Skip to content

Oxford Nanopore Long-read sequencing pilot

This describes an early pilot of long-read Oxford Nanopore data made available in the RE. Genomics England, in partnership with the Sanger Institute, has been assessing the advantages of long-reads sequencing technologies over short-reads whole genome sequencing. The dataset consists of human genomes from a subset of 100,000 Genomes Project participants sequenced with Oxford Nanopore long reads.

Sequencing protocol

Germline DNA from a subset of 100,000 Genome Project participants was depleted of low molecular weight DNA (<10 Kb) before library preparation. Libraries for ONT sequencing were prepared with the protocol indicated in the library_prep field of the lrs_laboratory_sample table in LabKey. Data were acquired with the PromethION Beta for 42-60hrs.
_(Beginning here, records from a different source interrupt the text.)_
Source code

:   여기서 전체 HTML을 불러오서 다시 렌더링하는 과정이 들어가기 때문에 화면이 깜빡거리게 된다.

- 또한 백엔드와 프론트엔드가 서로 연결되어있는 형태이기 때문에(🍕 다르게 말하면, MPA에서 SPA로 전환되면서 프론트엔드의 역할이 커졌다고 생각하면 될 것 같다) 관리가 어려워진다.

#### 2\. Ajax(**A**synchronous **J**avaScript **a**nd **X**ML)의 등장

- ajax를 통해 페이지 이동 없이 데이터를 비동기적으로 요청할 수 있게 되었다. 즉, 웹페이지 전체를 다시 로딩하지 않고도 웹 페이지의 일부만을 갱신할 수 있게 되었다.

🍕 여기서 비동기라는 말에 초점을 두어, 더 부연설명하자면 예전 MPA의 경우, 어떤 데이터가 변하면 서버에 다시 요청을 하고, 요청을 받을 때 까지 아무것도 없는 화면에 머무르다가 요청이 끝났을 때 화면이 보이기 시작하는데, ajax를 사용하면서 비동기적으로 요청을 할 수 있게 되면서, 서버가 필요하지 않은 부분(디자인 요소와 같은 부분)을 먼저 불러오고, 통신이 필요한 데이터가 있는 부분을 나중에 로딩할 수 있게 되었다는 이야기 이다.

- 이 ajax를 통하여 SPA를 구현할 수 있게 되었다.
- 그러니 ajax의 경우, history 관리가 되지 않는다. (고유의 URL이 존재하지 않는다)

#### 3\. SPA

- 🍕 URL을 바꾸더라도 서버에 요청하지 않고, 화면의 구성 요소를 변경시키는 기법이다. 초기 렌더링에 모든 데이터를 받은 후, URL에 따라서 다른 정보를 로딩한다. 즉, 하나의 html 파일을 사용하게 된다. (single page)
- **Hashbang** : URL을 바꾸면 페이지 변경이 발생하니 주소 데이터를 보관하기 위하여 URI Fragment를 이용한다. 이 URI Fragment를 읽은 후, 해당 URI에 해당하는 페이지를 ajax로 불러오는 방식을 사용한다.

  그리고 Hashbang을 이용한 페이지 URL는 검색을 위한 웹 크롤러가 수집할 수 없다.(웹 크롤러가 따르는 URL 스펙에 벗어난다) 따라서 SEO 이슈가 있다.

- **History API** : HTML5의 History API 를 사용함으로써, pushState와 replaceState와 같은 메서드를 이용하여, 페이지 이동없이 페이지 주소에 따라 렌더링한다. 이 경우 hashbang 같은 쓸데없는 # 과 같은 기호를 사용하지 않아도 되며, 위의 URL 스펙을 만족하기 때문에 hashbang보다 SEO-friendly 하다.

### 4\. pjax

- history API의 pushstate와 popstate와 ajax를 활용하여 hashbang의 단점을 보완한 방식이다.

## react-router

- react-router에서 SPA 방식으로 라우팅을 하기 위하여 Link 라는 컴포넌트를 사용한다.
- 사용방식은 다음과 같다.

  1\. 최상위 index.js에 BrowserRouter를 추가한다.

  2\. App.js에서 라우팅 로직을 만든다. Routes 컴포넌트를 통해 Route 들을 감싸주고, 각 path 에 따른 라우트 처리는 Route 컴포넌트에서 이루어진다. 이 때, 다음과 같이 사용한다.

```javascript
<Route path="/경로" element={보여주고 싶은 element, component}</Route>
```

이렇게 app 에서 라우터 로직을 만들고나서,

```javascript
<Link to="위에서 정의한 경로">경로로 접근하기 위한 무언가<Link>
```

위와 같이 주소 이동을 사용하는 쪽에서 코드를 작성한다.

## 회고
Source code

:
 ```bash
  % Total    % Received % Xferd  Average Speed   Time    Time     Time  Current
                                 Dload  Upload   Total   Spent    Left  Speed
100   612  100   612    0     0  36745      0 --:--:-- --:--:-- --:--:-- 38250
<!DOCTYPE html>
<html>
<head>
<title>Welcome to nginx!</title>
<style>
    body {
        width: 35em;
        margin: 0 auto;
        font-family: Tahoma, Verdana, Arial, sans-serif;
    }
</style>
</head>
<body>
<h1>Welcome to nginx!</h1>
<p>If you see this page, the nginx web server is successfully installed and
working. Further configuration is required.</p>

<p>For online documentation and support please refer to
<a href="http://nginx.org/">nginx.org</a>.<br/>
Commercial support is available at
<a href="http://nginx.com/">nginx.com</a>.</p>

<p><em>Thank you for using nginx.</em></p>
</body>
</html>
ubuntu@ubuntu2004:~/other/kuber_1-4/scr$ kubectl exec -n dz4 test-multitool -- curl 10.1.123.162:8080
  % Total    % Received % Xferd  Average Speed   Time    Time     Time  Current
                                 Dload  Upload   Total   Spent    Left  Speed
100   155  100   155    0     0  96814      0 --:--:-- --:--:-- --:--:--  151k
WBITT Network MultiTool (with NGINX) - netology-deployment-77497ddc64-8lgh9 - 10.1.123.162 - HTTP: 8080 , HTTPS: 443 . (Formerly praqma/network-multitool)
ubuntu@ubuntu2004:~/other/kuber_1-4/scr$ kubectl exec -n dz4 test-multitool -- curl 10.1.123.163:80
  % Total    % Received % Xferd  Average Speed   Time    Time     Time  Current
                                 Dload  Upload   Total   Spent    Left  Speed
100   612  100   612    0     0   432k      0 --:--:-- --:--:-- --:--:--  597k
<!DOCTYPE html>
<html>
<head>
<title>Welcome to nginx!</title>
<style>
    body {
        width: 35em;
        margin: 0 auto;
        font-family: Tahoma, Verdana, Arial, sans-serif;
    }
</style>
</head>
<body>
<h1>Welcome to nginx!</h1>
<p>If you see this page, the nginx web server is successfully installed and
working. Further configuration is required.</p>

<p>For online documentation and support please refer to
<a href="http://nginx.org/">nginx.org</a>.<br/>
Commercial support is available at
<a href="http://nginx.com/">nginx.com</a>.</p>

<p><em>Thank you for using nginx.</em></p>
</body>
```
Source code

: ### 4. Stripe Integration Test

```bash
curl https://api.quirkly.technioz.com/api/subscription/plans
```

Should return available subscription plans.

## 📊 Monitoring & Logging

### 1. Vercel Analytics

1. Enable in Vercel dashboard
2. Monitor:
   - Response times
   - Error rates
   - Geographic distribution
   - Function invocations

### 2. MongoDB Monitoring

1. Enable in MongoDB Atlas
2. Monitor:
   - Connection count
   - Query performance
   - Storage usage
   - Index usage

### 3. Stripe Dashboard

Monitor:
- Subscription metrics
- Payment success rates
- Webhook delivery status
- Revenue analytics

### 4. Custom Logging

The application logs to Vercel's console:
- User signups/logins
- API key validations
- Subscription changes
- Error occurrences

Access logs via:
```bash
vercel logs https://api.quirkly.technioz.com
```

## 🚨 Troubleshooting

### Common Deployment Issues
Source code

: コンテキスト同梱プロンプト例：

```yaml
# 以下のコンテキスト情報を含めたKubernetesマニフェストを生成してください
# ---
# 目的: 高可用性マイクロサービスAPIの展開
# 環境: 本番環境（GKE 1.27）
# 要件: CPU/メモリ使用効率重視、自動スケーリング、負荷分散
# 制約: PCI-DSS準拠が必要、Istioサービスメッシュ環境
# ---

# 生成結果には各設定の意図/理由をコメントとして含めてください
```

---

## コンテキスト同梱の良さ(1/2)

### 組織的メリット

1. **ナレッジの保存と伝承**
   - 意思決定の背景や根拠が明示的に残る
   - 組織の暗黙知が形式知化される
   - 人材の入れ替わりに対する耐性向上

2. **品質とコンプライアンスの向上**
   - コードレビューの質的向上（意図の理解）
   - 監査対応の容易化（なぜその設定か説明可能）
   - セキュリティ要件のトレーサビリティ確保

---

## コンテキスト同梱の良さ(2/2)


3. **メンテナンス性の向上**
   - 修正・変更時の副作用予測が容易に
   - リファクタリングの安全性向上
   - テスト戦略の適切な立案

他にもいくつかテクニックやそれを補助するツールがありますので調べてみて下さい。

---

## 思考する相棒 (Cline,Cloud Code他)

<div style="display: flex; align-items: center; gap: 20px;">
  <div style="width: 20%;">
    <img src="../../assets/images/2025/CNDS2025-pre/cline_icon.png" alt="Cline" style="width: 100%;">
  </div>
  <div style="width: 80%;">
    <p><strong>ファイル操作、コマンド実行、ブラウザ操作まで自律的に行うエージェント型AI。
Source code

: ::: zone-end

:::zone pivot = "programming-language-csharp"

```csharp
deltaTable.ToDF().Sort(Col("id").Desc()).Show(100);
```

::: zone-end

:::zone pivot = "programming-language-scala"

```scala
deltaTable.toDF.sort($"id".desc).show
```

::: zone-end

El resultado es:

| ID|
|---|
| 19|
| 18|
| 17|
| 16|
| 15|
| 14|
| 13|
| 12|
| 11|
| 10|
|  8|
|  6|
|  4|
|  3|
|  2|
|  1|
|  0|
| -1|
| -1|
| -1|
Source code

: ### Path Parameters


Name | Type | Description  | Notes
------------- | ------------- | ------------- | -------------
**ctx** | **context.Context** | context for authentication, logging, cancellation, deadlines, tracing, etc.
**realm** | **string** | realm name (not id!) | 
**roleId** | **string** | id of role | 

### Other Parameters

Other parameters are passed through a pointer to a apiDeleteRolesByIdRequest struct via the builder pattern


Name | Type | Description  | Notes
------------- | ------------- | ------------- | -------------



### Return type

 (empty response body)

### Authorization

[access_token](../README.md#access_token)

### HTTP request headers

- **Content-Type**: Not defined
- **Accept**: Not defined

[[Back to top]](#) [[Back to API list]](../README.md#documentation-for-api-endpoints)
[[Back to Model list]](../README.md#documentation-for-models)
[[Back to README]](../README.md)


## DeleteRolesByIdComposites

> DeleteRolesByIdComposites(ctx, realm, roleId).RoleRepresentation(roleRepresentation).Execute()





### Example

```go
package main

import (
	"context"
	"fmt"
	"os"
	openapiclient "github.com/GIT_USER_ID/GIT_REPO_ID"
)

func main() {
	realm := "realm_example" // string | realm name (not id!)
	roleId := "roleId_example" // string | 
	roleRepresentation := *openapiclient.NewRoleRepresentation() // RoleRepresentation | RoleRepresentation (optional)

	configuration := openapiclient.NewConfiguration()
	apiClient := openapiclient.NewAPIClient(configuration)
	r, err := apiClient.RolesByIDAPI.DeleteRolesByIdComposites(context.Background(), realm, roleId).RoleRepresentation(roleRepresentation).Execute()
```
Full details of the protocol can be found here: v1_protocol_ONT_LSK109.pdf and additional information about the samples and the sequencing is available in the lrs_laboratory_sample LabKey table.

Data processing

Base calling was performed on sequencer using Guppy (versions 3.05-3.2.10) in high accuracy mode. Fastq files were aligned to GCA_000001405.15_GRCh38_no_alt_analysis_set.fa (available in the RE as /public_data_resources/reference/GRCh38/GCA_000001405.15_GRCh38_no_alt_analysis_set.fna) with minimap2 (version 2.17). FAST5 (raw output from the ONT sequencer in a HDF5 format), FASTQ and BAM files are provided for use and their location can be found in the lrs_sequencing_data LabKey table.